§ **Material for the task**:
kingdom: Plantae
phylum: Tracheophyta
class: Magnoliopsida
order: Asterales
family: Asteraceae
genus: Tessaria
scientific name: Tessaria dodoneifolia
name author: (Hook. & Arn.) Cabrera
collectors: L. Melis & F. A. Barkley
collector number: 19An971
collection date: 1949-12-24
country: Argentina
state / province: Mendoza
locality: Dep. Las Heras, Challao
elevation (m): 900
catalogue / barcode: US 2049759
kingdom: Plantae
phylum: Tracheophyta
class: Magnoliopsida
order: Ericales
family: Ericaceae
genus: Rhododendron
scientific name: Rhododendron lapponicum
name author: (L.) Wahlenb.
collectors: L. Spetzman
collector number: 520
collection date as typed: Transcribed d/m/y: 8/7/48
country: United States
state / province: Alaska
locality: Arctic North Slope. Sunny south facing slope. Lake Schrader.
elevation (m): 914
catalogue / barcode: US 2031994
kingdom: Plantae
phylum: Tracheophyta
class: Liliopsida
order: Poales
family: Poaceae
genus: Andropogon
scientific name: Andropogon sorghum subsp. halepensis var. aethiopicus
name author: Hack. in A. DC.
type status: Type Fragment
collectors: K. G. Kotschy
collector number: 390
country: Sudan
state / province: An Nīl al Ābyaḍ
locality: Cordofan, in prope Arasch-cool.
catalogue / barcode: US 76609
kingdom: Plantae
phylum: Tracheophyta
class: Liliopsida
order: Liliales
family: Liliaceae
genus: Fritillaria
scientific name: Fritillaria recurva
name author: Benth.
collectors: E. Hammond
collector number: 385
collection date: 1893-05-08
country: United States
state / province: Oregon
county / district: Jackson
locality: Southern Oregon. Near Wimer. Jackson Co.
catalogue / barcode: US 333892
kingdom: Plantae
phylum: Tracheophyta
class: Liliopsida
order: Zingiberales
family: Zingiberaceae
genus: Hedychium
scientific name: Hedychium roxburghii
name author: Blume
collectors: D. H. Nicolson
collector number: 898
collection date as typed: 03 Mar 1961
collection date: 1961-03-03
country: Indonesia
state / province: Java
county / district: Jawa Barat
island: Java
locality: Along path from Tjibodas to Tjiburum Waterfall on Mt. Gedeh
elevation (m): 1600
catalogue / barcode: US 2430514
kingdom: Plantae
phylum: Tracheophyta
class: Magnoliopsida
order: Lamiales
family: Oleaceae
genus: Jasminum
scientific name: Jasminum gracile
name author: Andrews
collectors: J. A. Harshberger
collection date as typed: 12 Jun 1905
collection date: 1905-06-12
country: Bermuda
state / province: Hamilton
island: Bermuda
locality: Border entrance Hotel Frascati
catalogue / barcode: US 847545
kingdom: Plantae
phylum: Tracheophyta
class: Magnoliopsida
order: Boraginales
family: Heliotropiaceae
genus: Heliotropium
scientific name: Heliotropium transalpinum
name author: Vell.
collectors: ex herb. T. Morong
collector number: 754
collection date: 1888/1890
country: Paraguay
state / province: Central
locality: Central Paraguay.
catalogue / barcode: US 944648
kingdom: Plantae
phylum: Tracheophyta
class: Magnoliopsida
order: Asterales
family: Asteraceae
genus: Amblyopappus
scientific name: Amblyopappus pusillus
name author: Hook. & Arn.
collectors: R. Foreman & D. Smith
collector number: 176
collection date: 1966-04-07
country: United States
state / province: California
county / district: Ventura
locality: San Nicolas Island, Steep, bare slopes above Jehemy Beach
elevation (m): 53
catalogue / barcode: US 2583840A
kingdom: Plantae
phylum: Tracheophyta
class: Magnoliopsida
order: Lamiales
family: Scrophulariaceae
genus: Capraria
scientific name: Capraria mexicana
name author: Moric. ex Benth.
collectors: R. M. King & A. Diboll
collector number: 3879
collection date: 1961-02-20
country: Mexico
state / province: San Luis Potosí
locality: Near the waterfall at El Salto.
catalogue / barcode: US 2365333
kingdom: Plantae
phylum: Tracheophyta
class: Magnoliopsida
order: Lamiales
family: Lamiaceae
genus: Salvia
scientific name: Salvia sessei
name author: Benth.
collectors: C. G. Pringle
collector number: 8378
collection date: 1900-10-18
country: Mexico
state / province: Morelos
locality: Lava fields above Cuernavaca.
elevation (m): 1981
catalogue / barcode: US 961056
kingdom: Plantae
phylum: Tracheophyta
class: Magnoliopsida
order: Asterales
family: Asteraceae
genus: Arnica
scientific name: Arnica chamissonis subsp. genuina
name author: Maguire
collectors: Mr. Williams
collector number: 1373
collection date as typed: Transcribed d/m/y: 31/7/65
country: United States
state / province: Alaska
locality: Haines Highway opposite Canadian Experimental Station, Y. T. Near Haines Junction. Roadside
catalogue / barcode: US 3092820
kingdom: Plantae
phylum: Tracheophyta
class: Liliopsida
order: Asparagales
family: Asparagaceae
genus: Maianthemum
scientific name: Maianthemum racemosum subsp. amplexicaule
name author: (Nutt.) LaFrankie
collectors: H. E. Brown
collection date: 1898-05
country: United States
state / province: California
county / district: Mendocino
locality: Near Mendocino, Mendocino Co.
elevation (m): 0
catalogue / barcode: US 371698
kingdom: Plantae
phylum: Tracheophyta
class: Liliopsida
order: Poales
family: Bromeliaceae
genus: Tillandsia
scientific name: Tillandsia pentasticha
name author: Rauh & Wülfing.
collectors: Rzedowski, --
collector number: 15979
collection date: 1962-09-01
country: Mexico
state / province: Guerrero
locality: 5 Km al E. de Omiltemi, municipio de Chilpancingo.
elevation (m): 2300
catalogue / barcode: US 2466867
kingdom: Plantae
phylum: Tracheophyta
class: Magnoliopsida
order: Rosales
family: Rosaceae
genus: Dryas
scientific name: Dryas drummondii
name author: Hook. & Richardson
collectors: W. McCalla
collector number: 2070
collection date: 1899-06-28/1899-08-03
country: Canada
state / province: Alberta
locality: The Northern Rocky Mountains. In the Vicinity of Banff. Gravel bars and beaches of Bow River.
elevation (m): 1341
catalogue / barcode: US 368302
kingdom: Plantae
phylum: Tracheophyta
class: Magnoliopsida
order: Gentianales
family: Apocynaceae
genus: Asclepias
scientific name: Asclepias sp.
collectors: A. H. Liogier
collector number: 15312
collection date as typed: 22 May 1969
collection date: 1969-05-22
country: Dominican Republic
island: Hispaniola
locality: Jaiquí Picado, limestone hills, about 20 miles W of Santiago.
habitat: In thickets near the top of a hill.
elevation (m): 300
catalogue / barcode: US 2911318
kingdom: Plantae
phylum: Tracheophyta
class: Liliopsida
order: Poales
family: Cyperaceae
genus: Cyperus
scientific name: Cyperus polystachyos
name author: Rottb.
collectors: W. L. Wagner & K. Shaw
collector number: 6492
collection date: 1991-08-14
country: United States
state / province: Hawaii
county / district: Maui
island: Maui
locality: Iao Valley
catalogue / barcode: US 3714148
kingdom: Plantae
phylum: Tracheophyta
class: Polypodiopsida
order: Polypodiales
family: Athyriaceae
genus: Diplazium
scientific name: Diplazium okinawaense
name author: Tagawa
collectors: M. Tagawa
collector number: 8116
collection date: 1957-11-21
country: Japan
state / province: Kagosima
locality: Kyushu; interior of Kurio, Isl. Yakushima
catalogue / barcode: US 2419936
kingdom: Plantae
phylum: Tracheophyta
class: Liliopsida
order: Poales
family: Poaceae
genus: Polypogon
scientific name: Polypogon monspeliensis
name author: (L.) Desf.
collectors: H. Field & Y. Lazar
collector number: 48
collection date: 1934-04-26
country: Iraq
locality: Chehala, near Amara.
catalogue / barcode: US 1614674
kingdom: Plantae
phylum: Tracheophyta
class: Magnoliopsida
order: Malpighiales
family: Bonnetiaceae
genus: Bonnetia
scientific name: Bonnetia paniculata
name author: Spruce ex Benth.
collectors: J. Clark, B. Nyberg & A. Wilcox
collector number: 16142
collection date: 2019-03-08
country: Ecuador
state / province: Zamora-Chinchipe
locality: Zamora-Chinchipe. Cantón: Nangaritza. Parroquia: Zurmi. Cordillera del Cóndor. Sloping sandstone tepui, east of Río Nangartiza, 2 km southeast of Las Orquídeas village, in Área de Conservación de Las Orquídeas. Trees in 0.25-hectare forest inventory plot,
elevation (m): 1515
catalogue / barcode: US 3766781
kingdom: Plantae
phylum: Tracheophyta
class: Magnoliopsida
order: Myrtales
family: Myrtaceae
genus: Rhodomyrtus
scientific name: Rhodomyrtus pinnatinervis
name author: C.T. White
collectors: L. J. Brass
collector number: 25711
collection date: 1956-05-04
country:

§ **Exercise instructions**:
Please update the stretch of data from the line containing "scientific name: Salvia sessei" through the line containing "catalogue / barcode: US 2466867", both included, by replacing "locality" with "place" and leaving everything else unchanged. Return only those lines.

§ **Full response**:
scientific name: Salvia sessei
name author: Benth.
collectors: C. G. Pringle
collector number: 8378
collection date: 1900-10-18
country: Mexico
state / province: Morelos
place: Lava fields above Cuernavaca.
elevation (m): 1981
catalogue / barcode: US 961056
kingdom: Plantae
phylum: Tracheophyta
class: Magnoliopsida
order: Asterales
family: Asteraceae
genus: Arnica
scientific name: Arnica chamissonis subsp. genuina
name author: Maguire
collectors: Mr. Williams
collector number: 1373
collection date as typed: Transcribed d/m/y: 31/7/65
country: United States
state / province: Alaska
place: Haines Highway opposite Canadian Experimental Station, Y. T. Near Haines Junction. Roadside
catalogue / barcode: US 3092820
kingdom: Plantae
phylum: Tracheophyta
class: Liliopsida
order: Asparagales
family: Asparagaceae
genus: Maianthemum
scientific name: Maianthemum racemosum subsp. amplexicaule
name author: (Nutt.) LaFrankie
collectors: H. E. Brown
collection date: 1898-05
country: United States
state / province: California
county / district: Mendocino
place: Near Mendocino, Mendocino Co.
elevation (m): 0
catalogue / barcode: US 371698
kingdom: Plantae
phylum: Tracheophyta
class: Liliopsida
order: Poales
family: Bromeliaceae
genus: Tillandsia
scientific name: Tillandsia pentasticha
name author: Rauh & Wülfing.
collectors: Rzedowski, --
collector number: 15979
collection date: 1962-09-01
country: Mexico
state / province: Guerrero
place: 5 Km al E. de Omiltemi, municipio de Chilpancingo.
elevation (m): 2300
catalogue / barcode: US 2466867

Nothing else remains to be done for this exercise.